TASK STATEMENT:
Rewrite the text of the listing below, changing every "Coaching" to "Mentoring" and keeping everything else the same. Leave out the pictures.

Dataset entries:
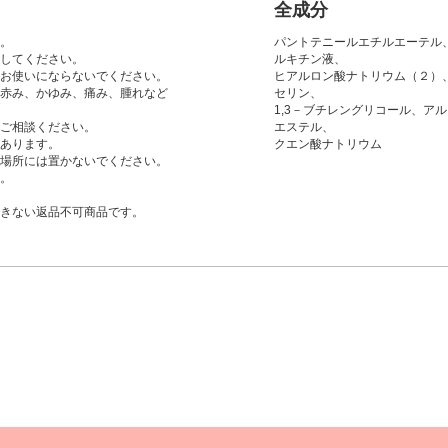
全成分
。
パントテニールエチルエーテル
してください。
ルキチン液、
お使いにならないでください。
ヒアルロン酸ナトリウム（２）
赤み、かゆみ、痛み、腫れなど
セリン、
1,3－ブチレングリコール、ア
ご相談ください。
エステル、
あります。
クエン酸ナトリウム
場所には置かないでください。
。
きない返品不可商品です。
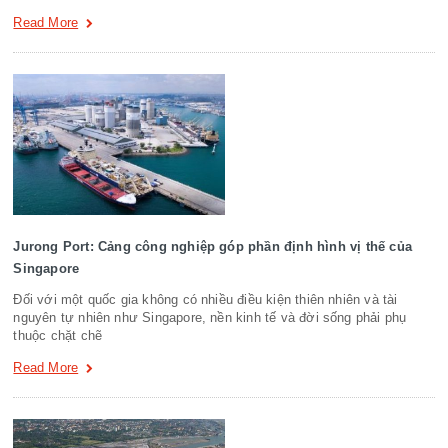
Read More
Jurong Port: Cảng công nghiệp góp phần định hình vị thế của
Singapore
Đối với một quốc gia không có nhiều điều kiện thiên nhiên và tài
nguyên tự nhiên như Singapore, nền kinh tế và đời sống phải phụ
thuộc chặt chẽ
Read More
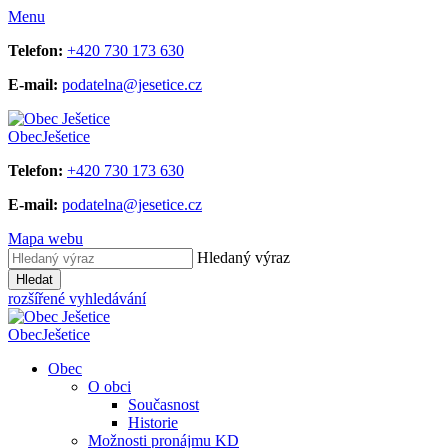
Menu
Telefon:
+420 730 173 630
E-mail:
podatelna@jesetice.cz
Obec
Ješetice
Telefon:
+420 730 173 630
E-mail:
podatelna@jesetice.cz
Mapa webu
Hledaný výraz
Hledat
rozšířené vyhledávání
Obec
Ješetice
Obec
O obci
Současnost
Historie
Možnosti pronájmu KD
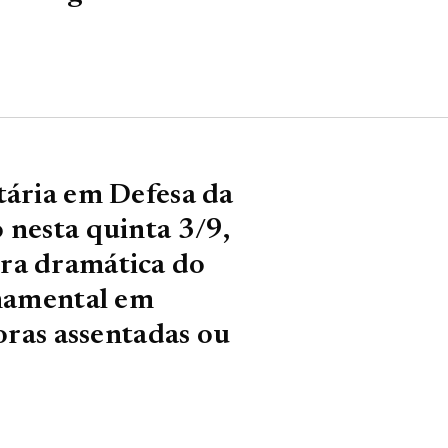
tária em Defesa da
 nesta quinta 3/9,
ra dramática do
rnamental em
toras assentadas ou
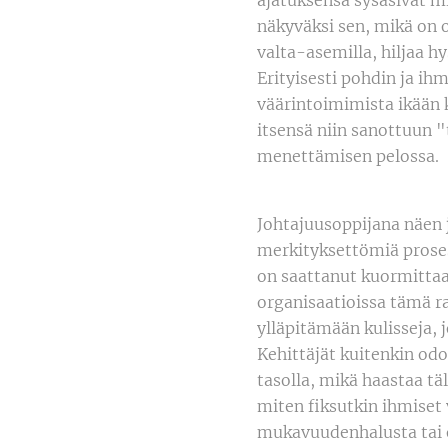
ajatuksensa sysäsivät m
näkyväksi sen, mikä on o
valta-asemilla, hiljaa 
Erityisesti pohdin ja ih
väärintoimimista ikään k
itsensä niin sanottuun 
menettämisen pelossa.
Johtajuusoppijana näen 
merkityksettömiä proses
on saattanut kuormittaa 
organisaatioissa tämä r
ylläpitämään kulisseja, 
Kehittäjät kuitenkin od
tasolla, mikä haastaa tä
miten fiksutkin ihmiset 
mukavuudenhalusta tai om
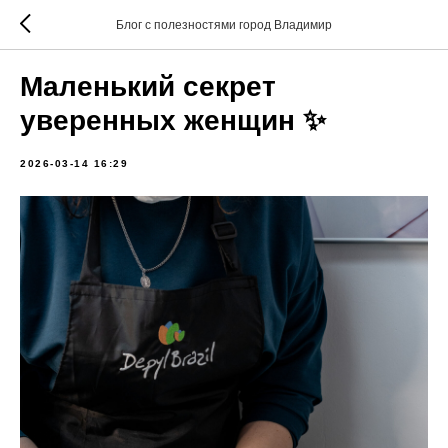
Блог с полезностями город Владимир
Маленький секрет
уверенных женщин ✨
2026-03-14 16:29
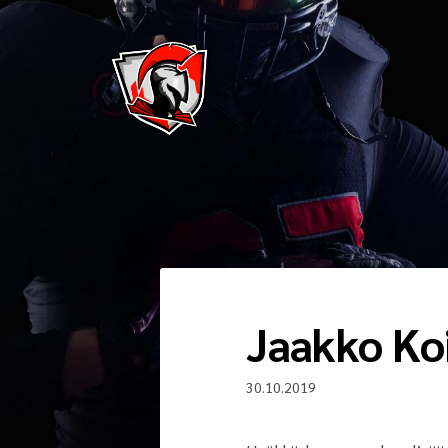
Siirry
sivun
sisältöön
Pirkkala Spartans
Jaakko Ko
30.10.2019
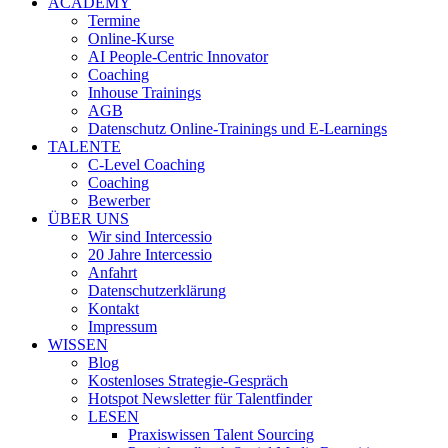
ACADEMY
Termine
Online-Kurse
AI People-Centric Innovator
Coaching
Inhouse Trainings
AGB
Datenschutz Online-Trainings und E-Learnings
TALENTE
C-Level Coaching
Coaching
Bewerber
ÜBER UNS
Wir sind Intercessio
20 Jahre Intercessio
Anfahrt
Datenschutzerklärung
Kontakt
Impressum
WISSEN
Blog
Kostenloses Strategie-Gespräch
Hotspot Newsletter für Talentfinder
LESEN
Praxiswissen Talent Sourcing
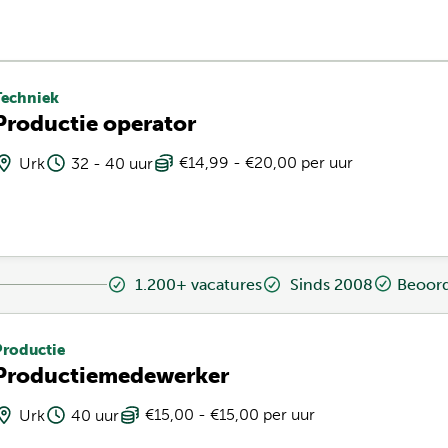
Techniek
Productie operator
€14,99 - €20,00 per uur
Urk
32 - 40 uur
1.200+ vacatures
Sinds 2008
Beoord
Productie
Productiemedewerker
€15,00 - €15,00 per uur
Urk
40 uur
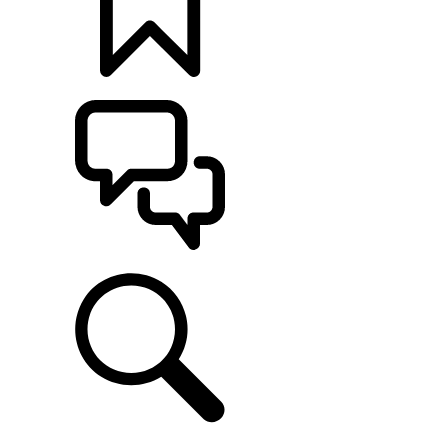
CONFIGÚRALO
ASISTENCIA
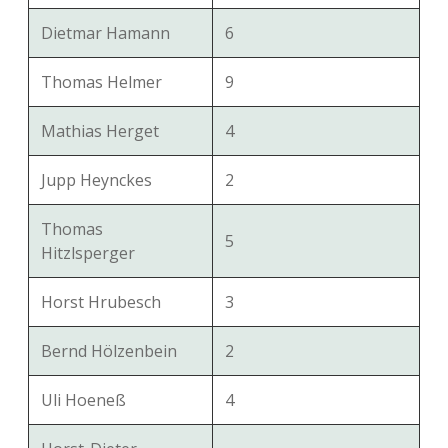
Dietmar Hamann
6
Thomas Helmer
9
Mathias Herget
4
Jupp Heynckes
2
Thomas
5
Hitzlsperger
Horst Hrubesch
3
Bernd Hölzenbein
2
Uli Hoeneß
4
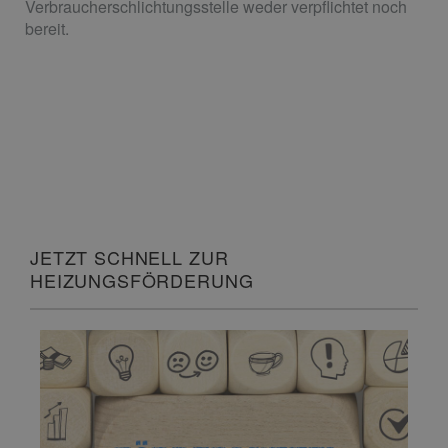
Verbraucherschlichtungsstelle weder verpflichtet noch
bereit.
JETZT SCHNELL ZUR
HEIZUNGSFÖRDERUNG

EXERCISE OUTPUT:
全成分
。
パントテニールエチルエーテル
してください。
ルキチン液、
お使いにならないでください。
ヒアルロン酸ナトリウム（２）
赤み、かゆみ、痛み、腫れなど
セリン、
1,3－ブチレングリコール、ア
ご相談ください。
エステル、
あります。
クエン酸ナトリウム
場所には置かないでください。
。
きない返品不可商品です。
Read More
Jurong Port: Cảng công nghiệp góp phần định hình vị thế của
Singapore
Đối với một quốc gia không có nhiều điều kiện thiên nhiên và tài
nguyên tự nhiên như Singapore, nền kinh tế và đời sống phải phụ
thuộc chặt chẽ
Read More
Menu
Telefon:
+420 730 173 630
E-mail:
podatelna@jesetice.cz
Obec
Ješetice
Telefon:
+420 730 173 630
E-mail:
podatelna@jesetice.cz
Mapa webu
Hledaný výraz
Hledat
rozšířené vyhledávání
Obec
Ješetice
Obec
O obci
Současnost
Historie
Možnosti pronájmu KD
tária em Defesa da
 nesta quinta 3/9,
ra dramática do
rnamental em
toras assentadas ou
ajatuksensa sysäsivät m
näkyväksi sen, mikä on o
valta-asemilla, hiljaa 
Erityisesti pohdin ja ih
väärintoimimista ikään k
itsensä niin sanottuun 
menettämisen pelossa.
Johtajuusoppijana näen 
merkityksettömiä proses
on saattanut kuormittaa 
organisaatioissa tämä r
ylläpitämään kulisseja, 
Kehittäjät kuitenkin od
tasolla, mikä haastaa tä
miten fiksutkin ihmiset 
mukavuudenhalusta tai om
Блог с полезностями город Владимир
Маленький секрет
уверенных женщин ✨
2026-03-14 16:29
Siirry
sivun
sisältöön
Pirkkala Spartans
Jaakko Ko
30.10.2019
ACADEMY
Termine
Online-Kurse
AI People-Centric Innovator
Mentoring
Inhouse Trainings
AGB
Datenschutz Online-Trainings und E-Learnings
TALENTE
C-Level Mentoring
Mentoring
Bewerber
ÜBER UNS
Wir sind Intercessio
20 Jahre Intercessio
Anfahrt
Datenschutzerklärung
Kontakt
Impressum
WISSEN
Blog
Kostenloses Strategie-Gespräch
Hotspot Newsletter für Talentfinder
LESEN
Praxiswissen Talent Sourcing
Techniek
Productie operator
€14,99 - €20,00 per uur
Urk
32 - 40 uur
1.200+ vacatures
Sinds 2008
Beoord
Productie
Productiemedewerker
€15,00 - €15,00 per uur
Urk
40 uur
CONFIGÚRALO
ASISTENCIA
Dietmar Hamann
6
Thomas Helmer
9
Mathias Herget
4
Jupp Heynckes
2
Thomas
5
Hitzlsperger
Horst Hrubesch
3
Bernd Hölzenbein
2
Uli Hoeneß
4
Verbraucherschlichtungsstelle weder verpflichtet noch
bereit.
JETZT SCHNELL ZUR
HEIZUNGSFÖRDERUNG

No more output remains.